New Providence, Bahamas – In 2012 MIYA Bahamas set out to improve the efficiency and quality of potable water service provision, and address critical sewerage needs in New Providence. This was MIYA’s first winning bid for InterAmerican Development Bank (IDB), in this region, and one they were excited to take on.
Armed with a 50 million-dollar loan secured by the Government of The Bahamas from the IDB, the Water & Sewerage Corporation (WSC) selected MIYA Bahamas to perform the work of changing the face of Urban Water on the island of New Providence. The work began with an 8-month assessment of the issues plaguing the system, this study became the foundation of a targeted strategy to resolve the biggest issue for WSC and the island; non-revenue water loss. The plan was simple, but its execution would prove to be more challenging as the company took on the task of replacing of thousands of faulty service connections; disconnecting thousands of illegal and dormant accounts; implementing a comprehensive and affordable maintenance plan and installing cutting edge equipment for monitoring and controlling the water supply.
2019 marked the 7th year of the contract and saw the company meet and surpass a series of major milestones. “One of the things we are especially proud of is the fact that we have been able to consistently meet the targets we set for each month and each year,” explained MIYA Bahamas Project Manager, Mario Tavera. “Through our plan, we were able to successfully cut water losses from 6.87 to 2.02 million imperial gallons per day and we’re continuing the work of maintaining those levels and creating an even more shock-resistant system.”
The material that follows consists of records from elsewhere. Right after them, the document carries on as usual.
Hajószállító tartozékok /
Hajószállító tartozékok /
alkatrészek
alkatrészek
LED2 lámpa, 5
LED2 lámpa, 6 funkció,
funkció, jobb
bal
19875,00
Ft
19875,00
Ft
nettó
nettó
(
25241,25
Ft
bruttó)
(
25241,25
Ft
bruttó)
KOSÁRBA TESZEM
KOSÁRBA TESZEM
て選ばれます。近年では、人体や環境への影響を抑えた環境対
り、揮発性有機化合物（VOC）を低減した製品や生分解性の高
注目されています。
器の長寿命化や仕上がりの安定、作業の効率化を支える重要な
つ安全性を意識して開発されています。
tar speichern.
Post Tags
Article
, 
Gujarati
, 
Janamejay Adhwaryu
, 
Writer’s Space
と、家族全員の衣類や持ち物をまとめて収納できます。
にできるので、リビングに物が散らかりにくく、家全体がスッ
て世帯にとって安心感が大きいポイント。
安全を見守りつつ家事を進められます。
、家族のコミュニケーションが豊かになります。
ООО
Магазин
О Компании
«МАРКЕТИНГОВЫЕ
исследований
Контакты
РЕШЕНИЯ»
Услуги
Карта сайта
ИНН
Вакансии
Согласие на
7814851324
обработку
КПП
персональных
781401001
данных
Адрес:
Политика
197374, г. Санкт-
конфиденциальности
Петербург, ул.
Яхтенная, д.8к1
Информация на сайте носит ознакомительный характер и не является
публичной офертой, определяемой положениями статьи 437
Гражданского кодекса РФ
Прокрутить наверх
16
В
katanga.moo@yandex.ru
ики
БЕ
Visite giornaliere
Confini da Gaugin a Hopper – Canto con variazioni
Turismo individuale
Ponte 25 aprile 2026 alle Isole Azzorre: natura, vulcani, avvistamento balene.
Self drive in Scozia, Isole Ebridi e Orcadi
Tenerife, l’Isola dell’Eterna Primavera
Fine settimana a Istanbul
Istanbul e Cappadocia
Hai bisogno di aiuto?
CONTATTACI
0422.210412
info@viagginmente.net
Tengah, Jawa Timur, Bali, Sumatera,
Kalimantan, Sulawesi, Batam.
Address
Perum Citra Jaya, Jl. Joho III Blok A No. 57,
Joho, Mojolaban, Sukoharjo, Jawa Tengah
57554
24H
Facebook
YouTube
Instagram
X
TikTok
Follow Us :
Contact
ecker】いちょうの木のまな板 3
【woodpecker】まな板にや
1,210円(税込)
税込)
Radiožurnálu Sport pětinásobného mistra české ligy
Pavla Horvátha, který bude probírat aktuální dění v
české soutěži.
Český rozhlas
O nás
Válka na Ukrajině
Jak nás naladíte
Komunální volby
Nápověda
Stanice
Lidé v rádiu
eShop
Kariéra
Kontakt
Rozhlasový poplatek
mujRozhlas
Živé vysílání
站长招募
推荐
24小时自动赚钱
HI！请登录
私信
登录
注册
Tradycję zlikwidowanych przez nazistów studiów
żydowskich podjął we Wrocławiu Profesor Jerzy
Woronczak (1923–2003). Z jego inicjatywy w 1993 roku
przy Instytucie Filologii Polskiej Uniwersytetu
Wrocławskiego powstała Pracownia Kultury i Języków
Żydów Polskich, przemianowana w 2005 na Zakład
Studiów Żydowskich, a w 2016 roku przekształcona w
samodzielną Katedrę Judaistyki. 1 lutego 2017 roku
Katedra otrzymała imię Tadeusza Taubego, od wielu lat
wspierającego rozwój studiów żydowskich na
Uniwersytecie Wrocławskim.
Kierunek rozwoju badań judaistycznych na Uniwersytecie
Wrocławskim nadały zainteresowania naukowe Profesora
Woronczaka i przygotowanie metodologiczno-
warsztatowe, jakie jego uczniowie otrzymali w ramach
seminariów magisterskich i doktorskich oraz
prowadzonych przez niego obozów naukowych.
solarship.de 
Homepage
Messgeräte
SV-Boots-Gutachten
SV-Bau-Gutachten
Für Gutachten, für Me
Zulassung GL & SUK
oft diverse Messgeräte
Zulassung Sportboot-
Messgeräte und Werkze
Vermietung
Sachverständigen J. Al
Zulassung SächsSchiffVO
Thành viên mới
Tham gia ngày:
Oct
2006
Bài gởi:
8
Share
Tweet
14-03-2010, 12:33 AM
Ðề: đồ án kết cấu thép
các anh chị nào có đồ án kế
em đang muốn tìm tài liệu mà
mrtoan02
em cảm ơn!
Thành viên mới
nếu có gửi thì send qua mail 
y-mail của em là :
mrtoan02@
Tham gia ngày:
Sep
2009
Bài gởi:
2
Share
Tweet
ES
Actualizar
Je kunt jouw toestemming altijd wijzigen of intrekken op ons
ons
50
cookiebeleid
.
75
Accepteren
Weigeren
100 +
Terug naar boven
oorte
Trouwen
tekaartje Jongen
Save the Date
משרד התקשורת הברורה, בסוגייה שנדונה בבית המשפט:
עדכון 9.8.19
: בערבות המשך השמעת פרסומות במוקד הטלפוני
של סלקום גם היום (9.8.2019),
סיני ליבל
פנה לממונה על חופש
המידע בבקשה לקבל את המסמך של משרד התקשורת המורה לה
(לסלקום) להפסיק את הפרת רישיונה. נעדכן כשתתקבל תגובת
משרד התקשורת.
The success of the company’s island-wide improvement plans in 2019 not only significantly reduced the amount of non-revenue water loss but has also improved water pressure, and significantly improved the quality too. “While challenges still exist, the work we do in collaboration with the WSC, is addressing some longstanding issues,” said Tavera.
In addition to meeting the immediate physical needs of the island’s water system, the company has also invested heavily in the training of personnel required to maintain it. “We pride ourselves on being able to add value to the people that work with us and so we’ve focused heavily on training as a key element in our plans.”
Over the 7 years in Nassau, MIYA Bahamas has trained more than 100 Bahamians, for example as certified leak inspectors. These highly trained experts work daily to detect active leaks and are also responsible for monitoring pressure points in the system as well.
“The results we’ve seen from this project have been truly unique,” Tavera noted. “This was a performance-based contract which really drove everyone involved to put their best foot forward as it were and we’ve seen tremendous results because of it.”
As Miya Bahamas moves into future phases of the project, the company has set its sights on the challenging target to keep non-revenue water in Nassau no more than 2 million imperial gallons per day – meeting their 10-year goal – four years early. an improvement that will positively impact up to 250 thousand water users in and around New Providence providing improved water pressure and quality to households across the island.